Some vets have chosen to avoid the insurance process altogether, and have decided to purchase SideStix at their own expense. This way they avoid the long and sometimes frustrating experience of dealing with insurance companies, plus they are immediately able to benefit from increased mobility and reduced pain. On this subject, Kerith went on to say, “In my experience, there are 2 ways to deal with insurance, with regards to SideStix – either apply for pre-approval (having provided a quote, justification letter and doctor’s prescription) or purchase the Stix and submit the receipt, plus a justification letter and a doctor’s prescription. The downside of waiting for pre-approval is that it may take several months, during which time you won’t be benefitting from SideStix.”
One of the biggest challenges SideStix Ventures faces is spreading awareness of their assistive devices and getting medical professionals to actually recommend SideStix (as opposed learning about the product from their clients.) Most doctors and physical and occupational therapists are inundated with new products & procedures every day. Unless a particular item peaks their interest, most of what comes into their ‘in tray’ ends up in the ‘recycle bin’.
Sarah Doherty, who is an occupational therapist herself, agrees, “We’ve been to MANY conferences and spoken to hundreds of doctors, surgeons, physical and occupational therapists, however the majority of requests for SideStix are driven by the end user – the person with ‘their hands on the grips’. Medical professionals will often prescribe or recommend a solution to a mobility issue with the least expensive product that will ‘do the job’ in the short term, because they are working on ‘annual budgets’. If a low-cost (temporary) solution can be found that has a minimal impact on medical budgets TODAY, then it becomes someone else’s problem to fix the secondary injuries TOMORROW.”

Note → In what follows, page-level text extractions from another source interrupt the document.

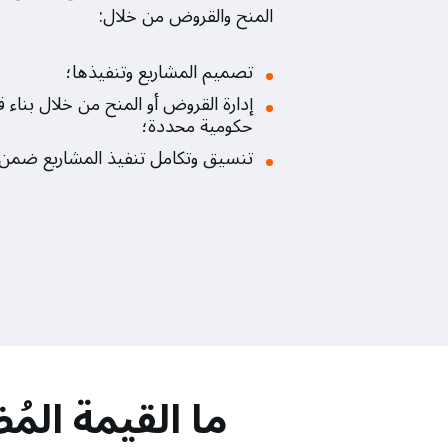
المنح والقروض من خلال:
تصميم المشاريع وتنفيذها؛
إدارة القروض أو المنح من خلال بناء 
حكومية محددة؛
تنسيق وتكامل تنفيذ المشاريع ضمن إ
ما القيمة الم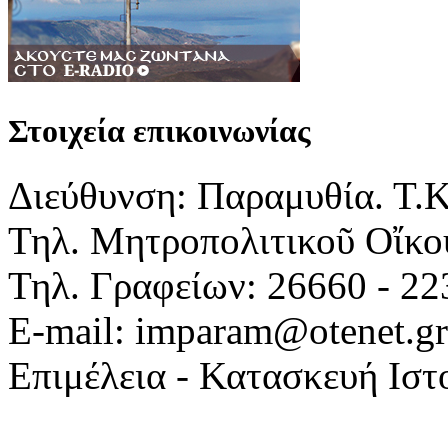
Στοιχεία επικοινωνίας
Διεύθυνση: Παραμυθία. Τ.
Τηλ. Μητροπολιτικοῦ Οἴκου
Τηλ. Γραφείων: 26660 - 22
E-mail: imparam@otenet.gr
Επιμέλεια - Κατασκευή Ιστ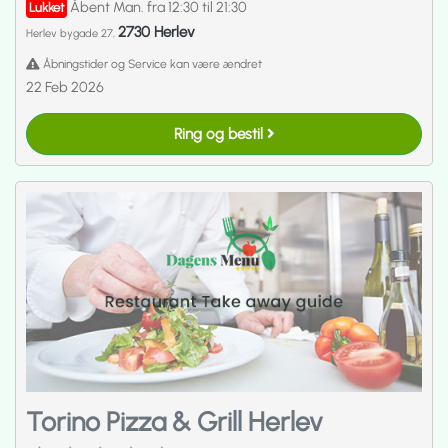
Åbent Man. fra 12:30 til 21:30
Lukket
2730 Herlev
Herlev bygade 27,
Åbningstider og Service kan være ændret
22 Feb 2026
Ring og bestil
Torino Pizza & Grill Herlev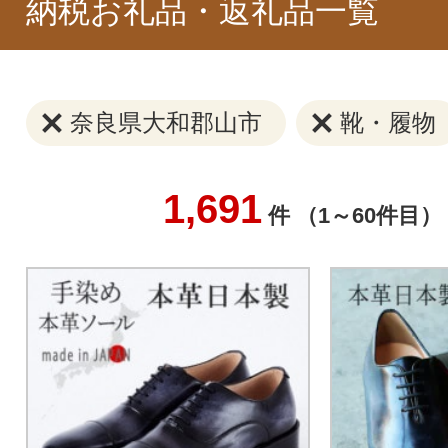
納税お礼品・返礼品一覧
奈良県大和郡山市
靴・履物
1,691
件 （1～60件目）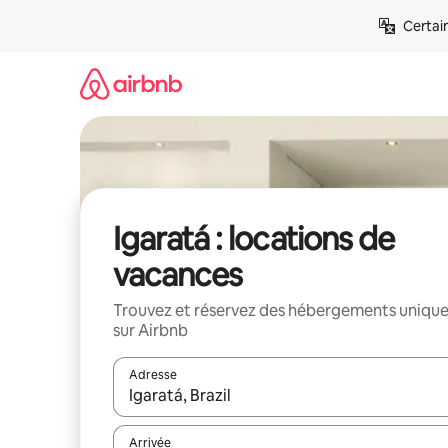
Aller
Certai
directement
au
contenu
Igaratá : locations de
vacances
Trouvez et réservez des hébergements uniqu
sur Airbnb
Adresse
Lorsque les résultats s'affichent, utilisez les flèc
Arrivée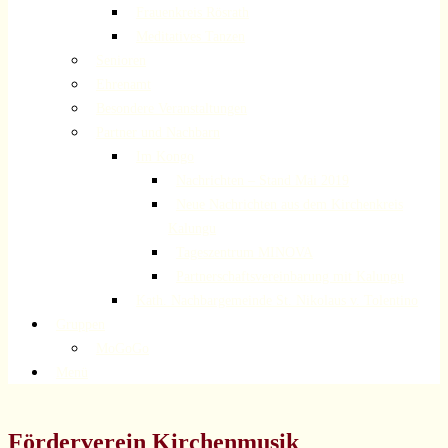
Frauenkreis Rösrath
Meditatives Tanzen
Senioren
Ehrenamt
Besondere Veranstaltungen
Partner und Nachbarn
Im Kongo
Nachrichten – Stand Mai 2019
Neue Nachrichten aus dem Kirchenkreis
Kalungu
Tageszentrum MINOVA
Partnerschaftsvereinbarung mit Kalungu
Kath. Nachbargemeinde St. Nikolaus v. Tolentino
Gruppen
MoGoGo
Menü
Förderverein Kirchenmusik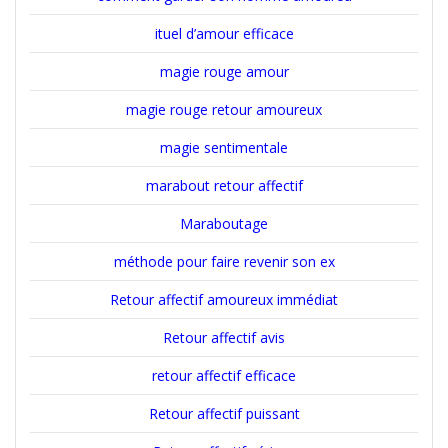
ituel d’amour efficace
magie rouge amour
magie rouge retour amoureux
magie sentimentale
marabout retour affectif
Maraboutage
méthode pour faire revenir son ex
Retour affectif amoureux immédiat
Retour affectif avis
retour affectif efficace
Retour affectif puissant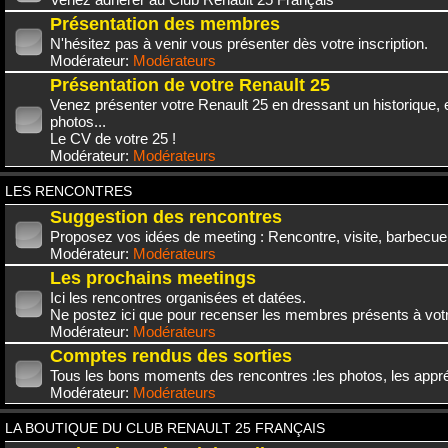
Présentation des membres
N'hésitez pas à venir vous présenter dès votre inscription.
Modérateur:
Modérateurs
Présentation de votre Renault 25
Venez présenter votre Renault 25 en dressant un historique,
photos...
Le CV de votre 25 !
Modérateur:
Modérateurs
LES RENCONTRES
Suggestion des rencontres
Proposez vos idées de meeting : Rencontre, visite, barbecue.
Modérateur:
Modérateurs
Les prochains meetings
Ici les rencontres organisées et datées.
Ne postez ici que pour recenser les membres présents à vot
Modérateur:
Modérateurs
Comptes rendus des sorties
Tous les bons moments des rencontres :les photos, les appréc
Modérateur:
Modérateurs
LA BOUTIQUE DU CLUB RENAULT 25 FRANÇAIS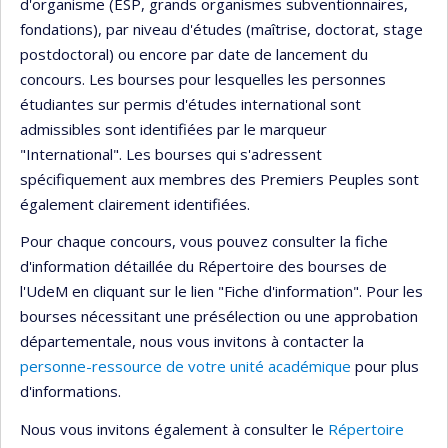
d'organisme (ESP, grands organismes subventionnaires,
fondations), par niveau d'études (maîtrise, doctorat, stage
postdoctoral) ou encore par date de lancement du
concours. Les bourses pour lesquelles les personnes
étudiantes sur permis d'études international sont
admissibles sont identifiées par le marqueur
"International". Les bourses qui s'adressent
spécifiquement aux membres des Premiers Peuples sont
également clairement identifiées.
Pour chaque concours, vous pouvez consulter la fiche
d'information détaillée du Répertoire des bourses de
l'UdeM en cliquant sur le lien "Fiche d'information". Pour les
bourses nécessitant une présélection ou une approbation
départementale, nous vous invitons à contacter la
personne-ressource de votre unité académique
pour plus
d'informations.
Nous vous invitons également à consulter le
Répertoire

Many notable veteran organizations are teaming up with Kerith and Sarah, because SideStix are designed and built to perform in the most extreme conditions. “Soldier On”, “Wounded Warriors”, “Heroes Project”, and “Battle Back”, to name a few, have Stix users involved in their extreme expeditions and general ‘bad-ass’ sport activities. All of these organizations have the goal of getting vets to overcome their personal barriers and break down the walls of adversity they now face.

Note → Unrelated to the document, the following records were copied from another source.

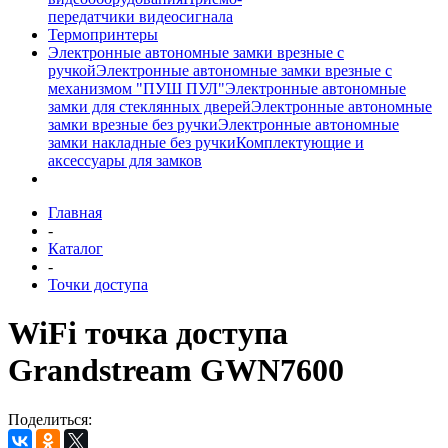
передатчики видеосигнала
Термопринтеры
Электронные автономные замки врезные с
ручкой
Электронные автономные замки врезные с
механизмом "ПУШ ПУЛ"
Электронные автономные
замки для стеклянных дверей
Электронные автономные
замки врезные без ручки
Электронные автономные
замки накладные без ручки
Комплектующие и
аксессуары для замков
Главная
-
Каталог
-
Точки доступа
WiFi точка доступа
Grandstream GWN7600
Поделиться: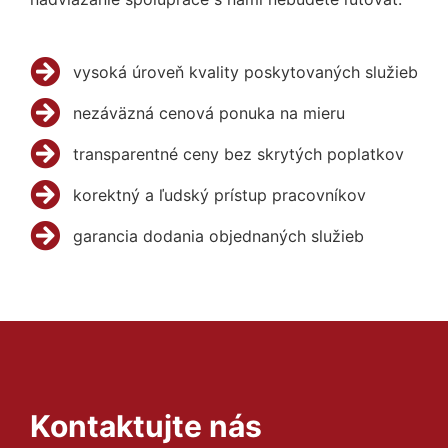
vysoká úroveň kvality poskytovaných služieb
nezáväzná cenová ponuka na mieru
transparentné ceny bez skrytých poplatkov
korektný a ľudský prístup pracovníkov
garancia dodania objednaných služieb
Kontaktujte nás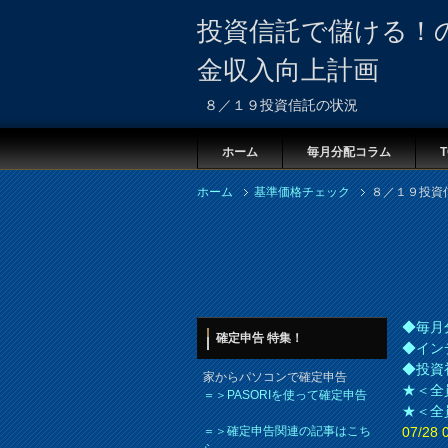
投資信託で儲ける！
金収入向上計画
８／１９投資信託の状況
ホーム
毎月分配コラム
T
ホーム
基準価格チェック
８／１９投資
◆毎月
確定申告 特集！
◆イン
◆投資
家からパソコンで確定申告
★＜全
＝＞PASORIを使って確定申告
★＜全
＝＞確定申告関連の記事はこち
07/2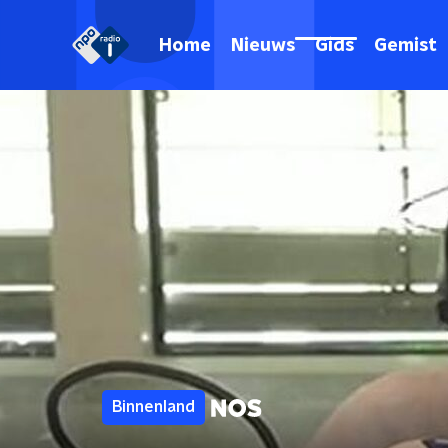
Home
Nieuws
Gids
Gemist
Binnenland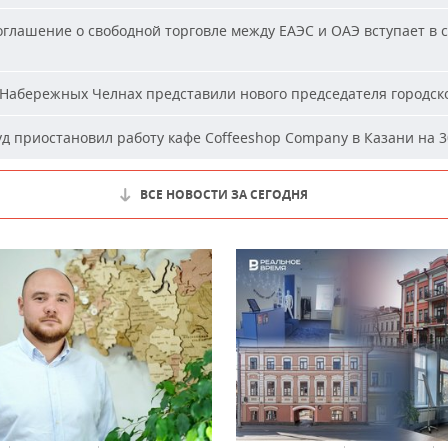
глашение о свободной торговле между ЕАЭС и ОАЭ вступает в с
Набережных Челнах представили нового председателя городско
д приостановил работу кафе Coffeeshop Company в Казани на 3
ВСЕ НОВОСТИ ЗА СЕГОДНЯ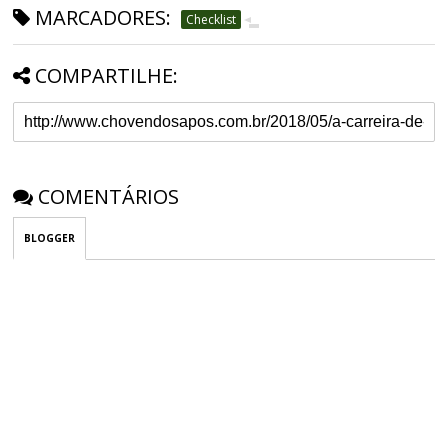
MARCADORES:
Checklist
COMPARTILHE:
COMENTÁRIOS
BLOGGER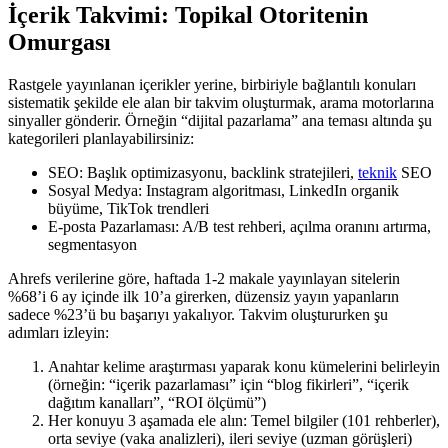
İçerik Takvimi: Topikal Otoritenin
Omurgası
Rastgele yayınlanan içerikler yerine, birbiriyle bağlantılı konuları
sistematik şekilde ele alan bir takvim oluşturmak, arama motorlarına
sinyaller gönderir. Örneğin “dijital pazarlama” ana teması altında şu
kategorileri planlayabilirsiniz:
SEO: Başlık optimizasyonu, backlink stratejileri,
teknik
SEO
Sosyal Medya: Instagram algoritması, LinkedIn organik
büyüme, TikTok trendleri
E-posta Pazarlaması: A/B test rehberi, açılma oranını artırma,
segmentasyon
Ahrefs verilerine göre, haftada 1-2 makale yayınlayan sitelerin
%68’i 6 ay içinde ilk 10’a girerken, düzensiz yayın yapanların
sadece %23’ü bu başarıyı yakalıyor. Takvim oluştururken şu
adımları izleyin:
Anahtar kelime araştırması yaparak konu kümelerini belirleyin
(örneğin: “içerik pazarlaması” için “blog fikirleri”, “içerik
dağıtım kanalları”, “ROI ölçümü”)
Her konuyu 3 aşamada ele alın: Temel bilgiler (101 rehberler),
orta seviye (vaka analizleri), ileri seviye (uzman görüşleri)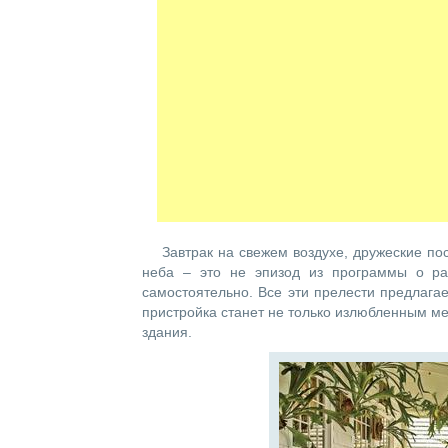
Завтрак на свежем воздухе, дружеские по
неба – это не эпизод из программы о рай
самостоятельно. Все эти прелести предлага
пристройка станет не только излюбленным ме
здания.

Speaking of extreme expeditions, SideStix isn’t only getting around these days, it’s also going up! SideStix has been infamous amongst mountain climbers, as the best gear to summit some of the world’s most beautiful peaks.
Since Sarah Doherty summited Kilimanjaro (Tanzania) in 2009, dozens have followed her lead. SideStix users are climbing mountains like Lobuche (Himalayas), Denali (Alaska), Mt. Rainier (WA), Aconcagua (Chile), Mt. Elbrus (Russia) and more.
By focusing their efforts to get SideStix into the hands of every vet who needs them, this powerful little company has influenced many conversations about the much needed support that our vets deserve (and may not be actually receiving). As mobility assistive devices are not just a ‘quick fix’ for vets, finding a way to pioneer this paradigm-shifting technology into the mainstream is becoming just as important as the technology itself.